▶ ASSIGNED TASK
Render every line of the material below as a Markdown table with two columns, No. and Text, giving each line a row number and skipping blank lines. Leave the pictures out of the table.

◆ ◆ ◆ ◆ ◆

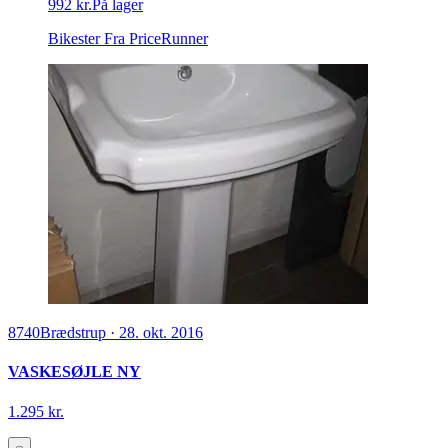
992 kr.
På lager
Bikester
Fra PriceRunner
8740
Brædstrup
·
28. okt. 2016
VASKESØJLE NY
1.295 kr.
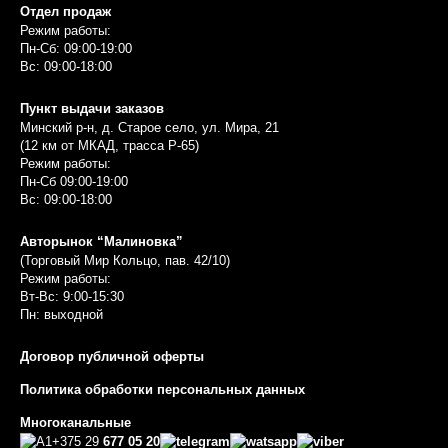
Отдел продаж
Режим работы:
Пн-Сб: 09:00-19:00
Вс: 09:00-18:00
Пункт выдачи заказов
Минский р-н, д. Старое село, ул. Мира, 21
(12 км от МКАД, трасса P-65)
Режим работы:
Пн-Сб 09:00-19:00
Вс: 09:00-18:00
Авторынок “Малиновка”
(Торговый Мир Кольцо, пав. 42/10)
Режим работы:
Вт-Вс: 9:00-15:30
Пн: выходной
Договор публичной оферты
Политика обработки персональных данных
Многоканальные
+375 29
677 05 20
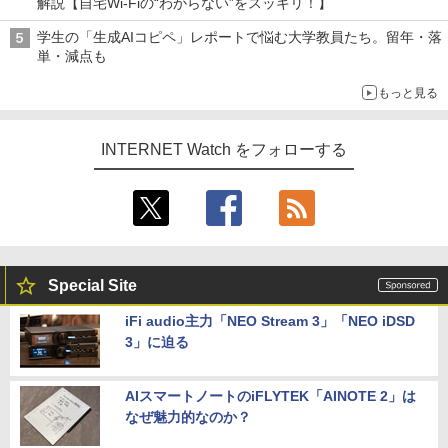
解説【自宅Wi-Fiの“わからない”をスッキリ！】
学生の「生成AIコピペ」レポートで悩む大学教員たち。留年・落
単・減点も
もっと見る
INTERNET Watch をフォローする
Special Site
iFi audio主力「NEO Stream 3」「NEO iDSD
3」に迫る
AIスマートノートのiFLYTEK「AINOTE 2」は
なぜ魅力的なのか？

◆ ◆ ◆ ◆ ◆

▶ ANSWER TO THE EXERCISE
| No. | Text |
|---|---|
| 1 | 992 kr. |
| 2 | På lager |
| 3 | Bikester |
| 4 | Fra PriceRunner |
| 5 | 8740 |
| 6 | Brædstrup |
| 7 | · |
| 8 | 28. okt. 2016 |
| 9 | VASKESØJLE NY |
| 10 | 1.295 kr. |
| 11 | Отдел продаж |
| 12 | Режим работы: |
| 13 | Пн-Сб: 09:00-19:00 |
| 14 | Вс: 09:00-18:00 |
| 15 | Пункт выдачи заказов |
| 16 | Минский р-н, д. Старое село, ул. Мира, 21 |
| 17 | (12 км от МКАД, трасса P-65) |
| 18 | Режим работы: |
| 19 | Пн-Сб 09:00-19:00 |
| 20 | Вс: 09:00-18:00 |
| 21 | Авторынок “Малиновка” |
| 22 | (Торговый Мир Кольцо, пав. 42/10) |
| 23 | Режим работы: |
| 24 | Вт-Вс: 9:00-15:30 |
| 25 | Пн: выходной |
| 26 | Договор публичной оферты |
| 27 | Политика обработки персональных данных |
| 28 | Многоканальные |
| 29 | +375 29 |
| 30 | 677 05 20 |
| 31 | 解説【自宅Wi-Fiの“わからない”をスッキリ！】 |
| 32 | 学生の「生成AIコピペ」レポートで悩む大学教員たち。留年・落 |
| 33 | 単・減点も |
| 34 | もっと見る |
| 35 | INTERNET Watch をフォローする |
| 36 | Special Site |
| 37 | iFi audio主力「NEO Stream 3」「NEO iDSD |
| 38 | 3」に迫る |
| 39 | AIスマートノートのiFLYTEK「AINOTE 2」は |
| 40 | なぜ魅力的なのか？ |